Present as a numbered list the lines in the entries below, starting with the line containing "Which series has the largest range" and ending with the line containing "Биточки рыбные", both included. Skip blank lines.

◆ **DATA FOR THIS EXERCISE**:
______________________________
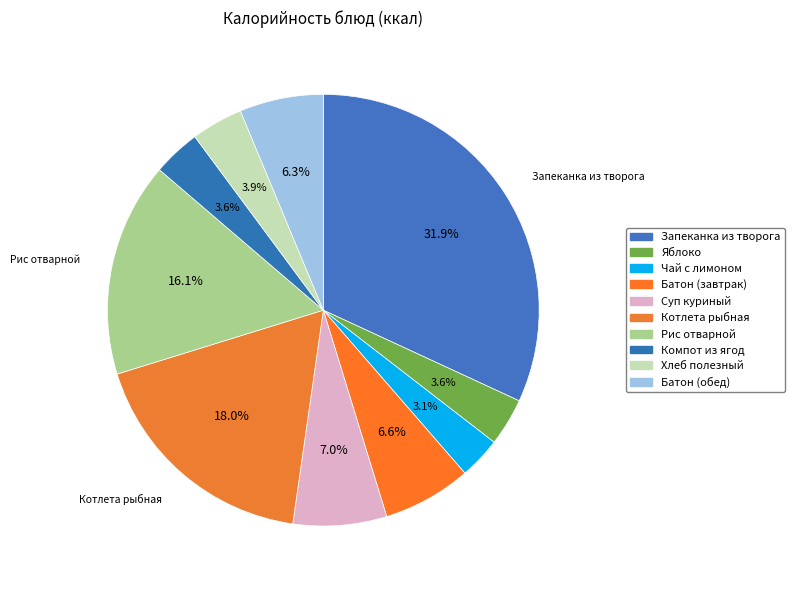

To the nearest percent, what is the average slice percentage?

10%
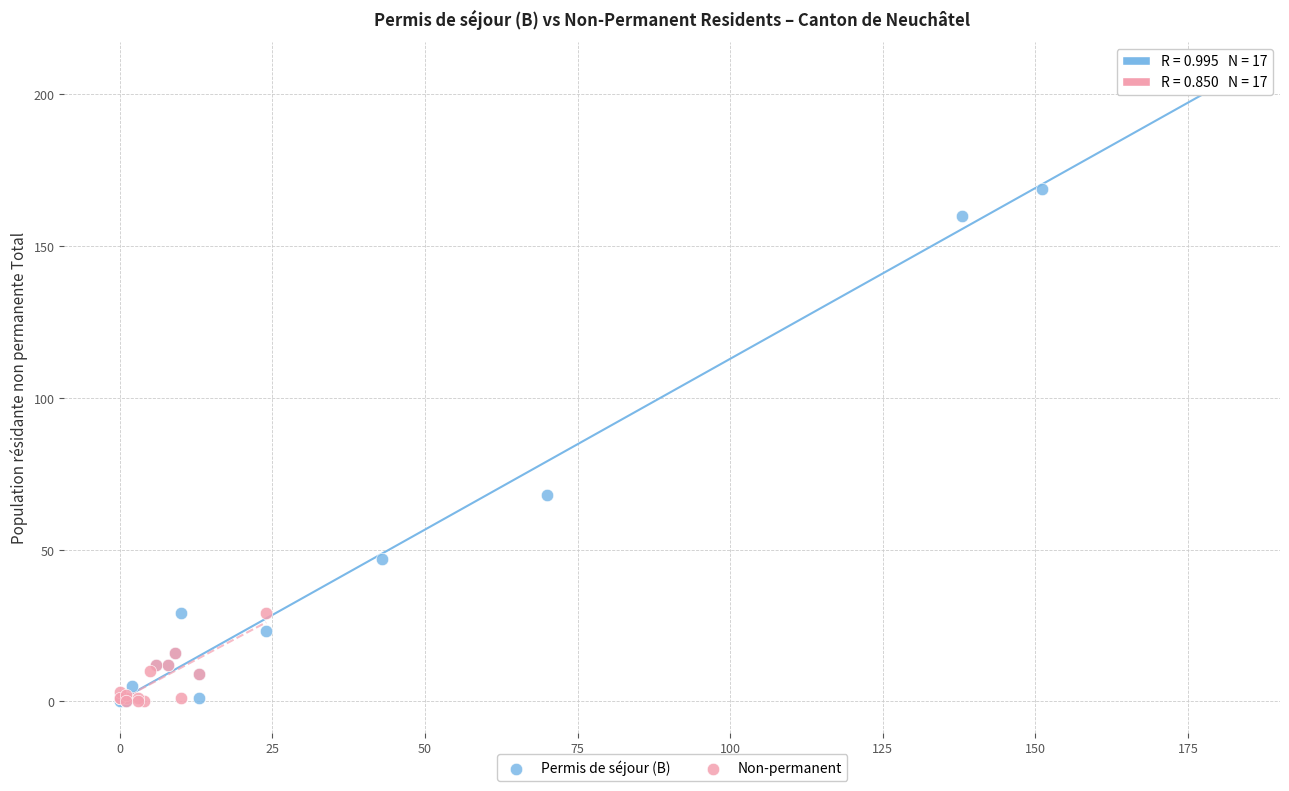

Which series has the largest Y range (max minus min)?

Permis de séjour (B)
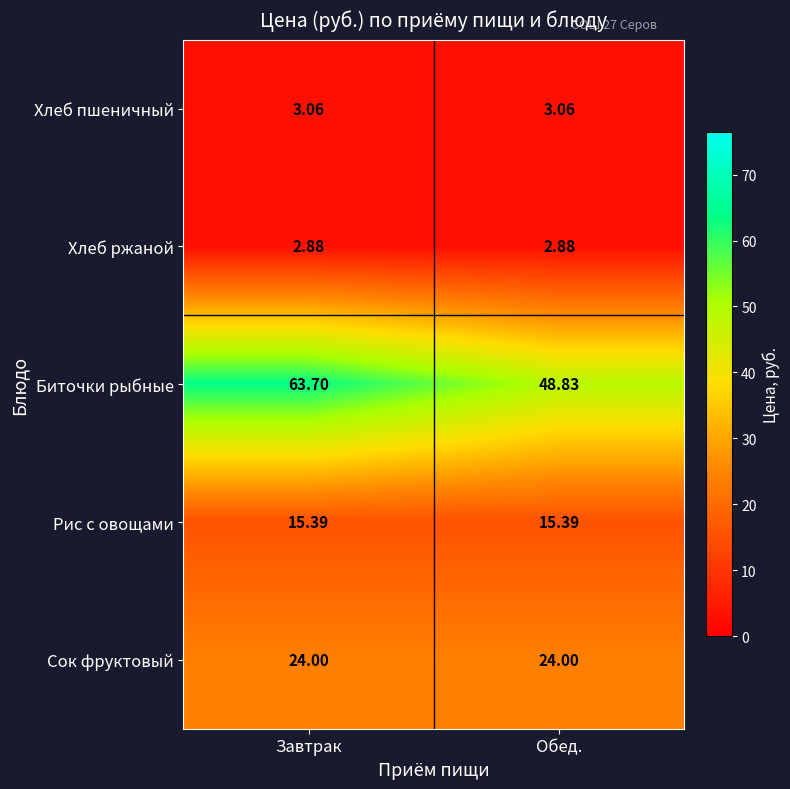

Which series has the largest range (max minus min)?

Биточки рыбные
______________________________
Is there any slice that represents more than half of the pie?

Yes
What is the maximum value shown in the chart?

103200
______________________________
◆ **SOLVED PROBLEM**:
1. Which series has the largest range (max minus min)?
2. Биточки рыбные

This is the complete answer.